◆ **WHAT TO WORK ON**: Rewrite the rows below, putting "camera" in place of every "pose" and changing nothing else. Leave out the pictures.

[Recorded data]
════════════════════

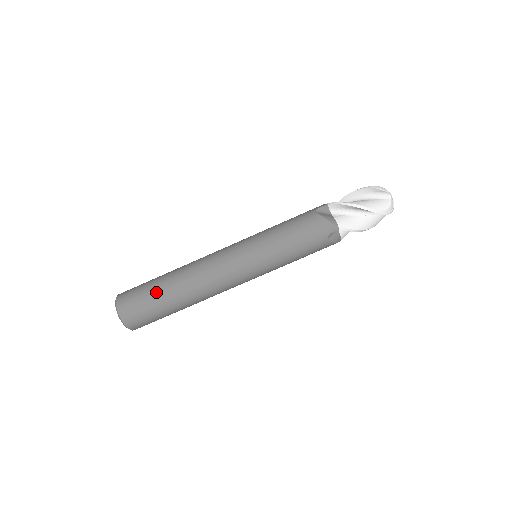
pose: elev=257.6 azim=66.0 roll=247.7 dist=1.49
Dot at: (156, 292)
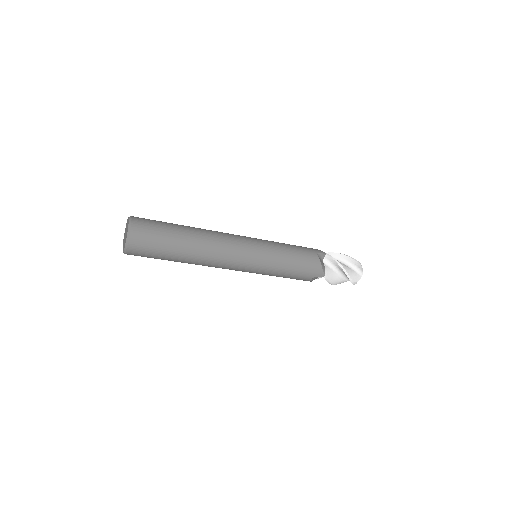
Dot at: (172, 240)
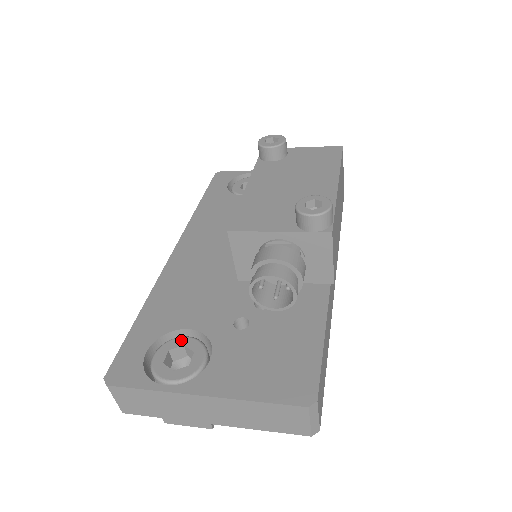
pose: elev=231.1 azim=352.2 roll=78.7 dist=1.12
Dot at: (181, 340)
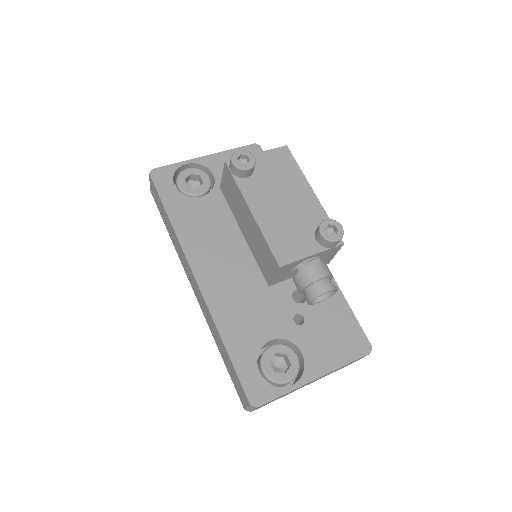
Dot at: (271, 350)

════════════════════

◆ **FINISHED EXERCISE**:
camera: elev=257.6 azim=66.0 roll=247.7 dist=1.49
Dot at: (156, 292)
Dot at: (172, 240)
camera: elev=231.1 azim=352.2 roll=78.7 dist=1.12
Dot at: (181, 340)
Dot at: (271, 350)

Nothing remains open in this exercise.